Records from a data source:
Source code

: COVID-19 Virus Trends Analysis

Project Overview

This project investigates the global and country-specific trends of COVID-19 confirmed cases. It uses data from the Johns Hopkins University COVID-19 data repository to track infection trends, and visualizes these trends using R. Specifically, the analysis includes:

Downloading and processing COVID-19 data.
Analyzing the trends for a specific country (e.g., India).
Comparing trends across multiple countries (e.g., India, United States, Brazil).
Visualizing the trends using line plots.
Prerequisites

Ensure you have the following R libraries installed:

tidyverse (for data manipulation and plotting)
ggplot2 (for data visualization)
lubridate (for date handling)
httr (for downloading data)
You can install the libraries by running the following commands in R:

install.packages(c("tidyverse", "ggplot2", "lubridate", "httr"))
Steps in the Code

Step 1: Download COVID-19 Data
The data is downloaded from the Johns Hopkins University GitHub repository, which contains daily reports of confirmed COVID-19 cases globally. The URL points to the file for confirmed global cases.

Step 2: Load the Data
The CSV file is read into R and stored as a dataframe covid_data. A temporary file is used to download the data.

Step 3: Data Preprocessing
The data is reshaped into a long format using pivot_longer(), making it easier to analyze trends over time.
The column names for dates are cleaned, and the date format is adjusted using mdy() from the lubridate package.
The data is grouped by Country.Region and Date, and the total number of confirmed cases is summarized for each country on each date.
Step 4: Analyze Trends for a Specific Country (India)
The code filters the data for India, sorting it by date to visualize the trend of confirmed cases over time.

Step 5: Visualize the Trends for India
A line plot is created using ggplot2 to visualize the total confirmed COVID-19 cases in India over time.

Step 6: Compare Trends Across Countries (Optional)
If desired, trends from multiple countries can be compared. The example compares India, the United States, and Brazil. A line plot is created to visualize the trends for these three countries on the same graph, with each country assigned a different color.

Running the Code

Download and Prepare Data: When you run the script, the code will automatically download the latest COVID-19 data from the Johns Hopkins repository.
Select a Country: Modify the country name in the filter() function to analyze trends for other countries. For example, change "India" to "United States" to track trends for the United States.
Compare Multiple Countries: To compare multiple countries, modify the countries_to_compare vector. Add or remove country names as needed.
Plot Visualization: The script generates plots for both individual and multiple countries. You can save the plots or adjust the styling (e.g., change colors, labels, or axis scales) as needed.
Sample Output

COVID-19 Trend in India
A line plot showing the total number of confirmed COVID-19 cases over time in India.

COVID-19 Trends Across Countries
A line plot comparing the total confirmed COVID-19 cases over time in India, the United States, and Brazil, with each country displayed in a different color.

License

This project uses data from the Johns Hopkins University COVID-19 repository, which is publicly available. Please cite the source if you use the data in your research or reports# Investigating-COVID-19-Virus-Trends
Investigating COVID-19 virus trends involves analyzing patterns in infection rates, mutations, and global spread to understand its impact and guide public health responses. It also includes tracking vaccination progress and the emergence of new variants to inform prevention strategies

==

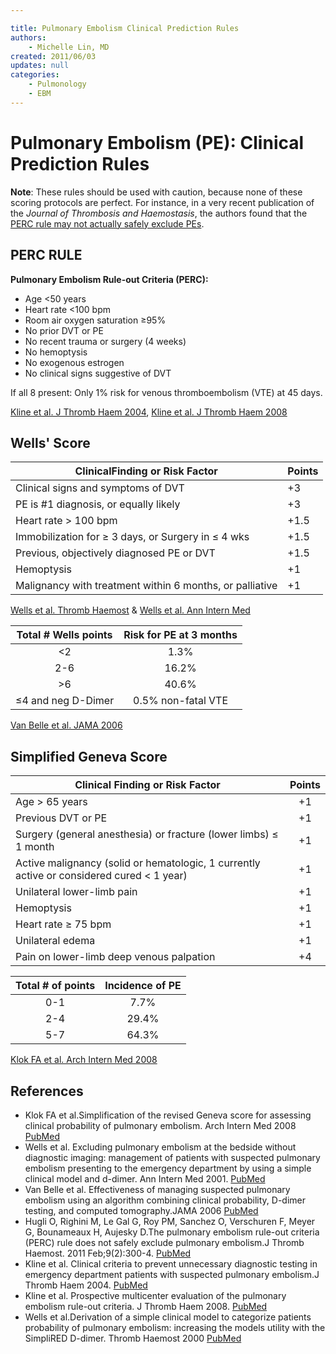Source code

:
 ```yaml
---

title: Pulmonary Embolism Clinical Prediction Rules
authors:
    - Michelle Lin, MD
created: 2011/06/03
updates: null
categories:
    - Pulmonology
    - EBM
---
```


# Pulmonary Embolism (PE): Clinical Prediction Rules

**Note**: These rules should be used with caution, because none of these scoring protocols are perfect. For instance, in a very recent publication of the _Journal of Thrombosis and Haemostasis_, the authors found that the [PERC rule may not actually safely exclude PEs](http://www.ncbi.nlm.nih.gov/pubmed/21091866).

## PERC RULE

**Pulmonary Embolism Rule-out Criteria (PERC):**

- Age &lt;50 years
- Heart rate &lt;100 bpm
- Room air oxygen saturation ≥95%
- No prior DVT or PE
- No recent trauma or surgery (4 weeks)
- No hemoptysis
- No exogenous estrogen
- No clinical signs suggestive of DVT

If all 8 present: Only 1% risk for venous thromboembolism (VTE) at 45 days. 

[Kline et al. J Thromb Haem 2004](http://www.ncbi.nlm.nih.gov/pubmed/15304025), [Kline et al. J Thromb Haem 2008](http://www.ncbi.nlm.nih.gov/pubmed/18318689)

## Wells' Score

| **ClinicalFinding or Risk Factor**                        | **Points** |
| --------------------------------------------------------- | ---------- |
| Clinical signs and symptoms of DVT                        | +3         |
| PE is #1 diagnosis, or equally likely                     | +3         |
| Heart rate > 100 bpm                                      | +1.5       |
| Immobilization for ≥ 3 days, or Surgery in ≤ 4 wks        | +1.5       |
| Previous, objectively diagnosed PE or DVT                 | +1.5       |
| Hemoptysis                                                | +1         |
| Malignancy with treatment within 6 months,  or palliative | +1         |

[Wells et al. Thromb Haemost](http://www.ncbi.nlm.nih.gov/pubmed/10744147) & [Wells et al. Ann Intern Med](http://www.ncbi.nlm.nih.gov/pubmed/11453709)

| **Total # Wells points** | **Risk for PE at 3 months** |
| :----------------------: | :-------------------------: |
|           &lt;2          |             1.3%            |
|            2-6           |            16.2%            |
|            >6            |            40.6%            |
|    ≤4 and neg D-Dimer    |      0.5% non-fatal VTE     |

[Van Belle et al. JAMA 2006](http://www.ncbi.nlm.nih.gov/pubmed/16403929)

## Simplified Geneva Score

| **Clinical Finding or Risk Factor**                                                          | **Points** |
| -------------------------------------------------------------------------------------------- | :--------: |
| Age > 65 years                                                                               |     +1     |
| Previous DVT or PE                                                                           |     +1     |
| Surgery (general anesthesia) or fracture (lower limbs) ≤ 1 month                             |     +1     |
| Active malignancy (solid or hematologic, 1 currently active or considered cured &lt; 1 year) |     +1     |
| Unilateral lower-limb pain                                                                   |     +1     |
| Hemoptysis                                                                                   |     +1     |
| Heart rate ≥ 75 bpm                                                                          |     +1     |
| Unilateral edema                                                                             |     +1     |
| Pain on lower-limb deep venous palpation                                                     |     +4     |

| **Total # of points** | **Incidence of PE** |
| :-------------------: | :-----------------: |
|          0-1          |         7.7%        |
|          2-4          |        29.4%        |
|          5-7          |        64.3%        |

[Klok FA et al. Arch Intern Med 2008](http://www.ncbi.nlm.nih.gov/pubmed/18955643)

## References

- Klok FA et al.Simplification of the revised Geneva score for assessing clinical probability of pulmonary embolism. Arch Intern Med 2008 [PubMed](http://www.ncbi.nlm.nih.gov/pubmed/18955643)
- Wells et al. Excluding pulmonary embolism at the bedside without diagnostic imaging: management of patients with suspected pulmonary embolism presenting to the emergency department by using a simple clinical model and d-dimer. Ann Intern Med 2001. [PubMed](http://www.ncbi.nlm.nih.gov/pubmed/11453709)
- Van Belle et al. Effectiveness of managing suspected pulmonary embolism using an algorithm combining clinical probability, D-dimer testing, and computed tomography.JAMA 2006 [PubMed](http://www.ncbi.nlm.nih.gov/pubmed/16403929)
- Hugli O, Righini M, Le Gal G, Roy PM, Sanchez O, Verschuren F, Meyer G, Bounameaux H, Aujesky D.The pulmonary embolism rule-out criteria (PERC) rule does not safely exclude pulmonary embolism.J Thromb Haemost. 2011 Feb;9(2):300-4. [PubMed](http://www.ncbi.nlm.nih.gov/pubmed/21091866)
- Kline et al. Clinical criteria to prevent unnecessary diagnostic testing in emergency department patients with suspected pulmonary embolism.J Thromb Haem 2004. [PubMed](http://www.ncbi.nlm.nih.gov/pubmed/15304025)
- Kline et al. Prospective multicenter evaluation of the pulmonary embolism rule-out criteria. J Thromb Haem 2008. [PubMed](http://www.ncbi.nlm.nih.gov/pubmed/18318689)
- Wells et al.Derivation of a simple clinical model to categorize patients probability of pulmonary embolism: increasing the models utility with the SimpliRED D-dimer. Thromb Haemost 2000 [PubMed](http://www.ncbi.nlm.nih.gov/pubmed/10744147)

▶ _EXERCISE REQUIREMENTS_: All lines above from the one containing "Clinical signs and" to the one containing "[Wells et al. Thromb" must be repeated exactly, both lines included, and no others.

▶ _ANSWER SECTION_:
| Clinical signs and symptoms of DVT                        | +3         |
| PE is #1 diagnosis, or equally likely                     | +3         |
| Heart rate > 100 bpm                                      | +1.5       |
| Immobilization for ≥ 3 days, or Surgery in ≤ 4 wks        | +1.5       |
| Previous, objectively diagnosed PE or DVT                 | +1.5       |
| Hemoptysis                                                | +1         |
| Malignancy with treatment within 6 months,  or palliative | +1         |

[Wells et al. Thromb Haemost](http://www.ncbi.nlm.nih.gov/pubmed/10744147) & [Wells et al. Ann Intern Med](http://www.ncbi.nlm.nih.gov/pubmed/11453709)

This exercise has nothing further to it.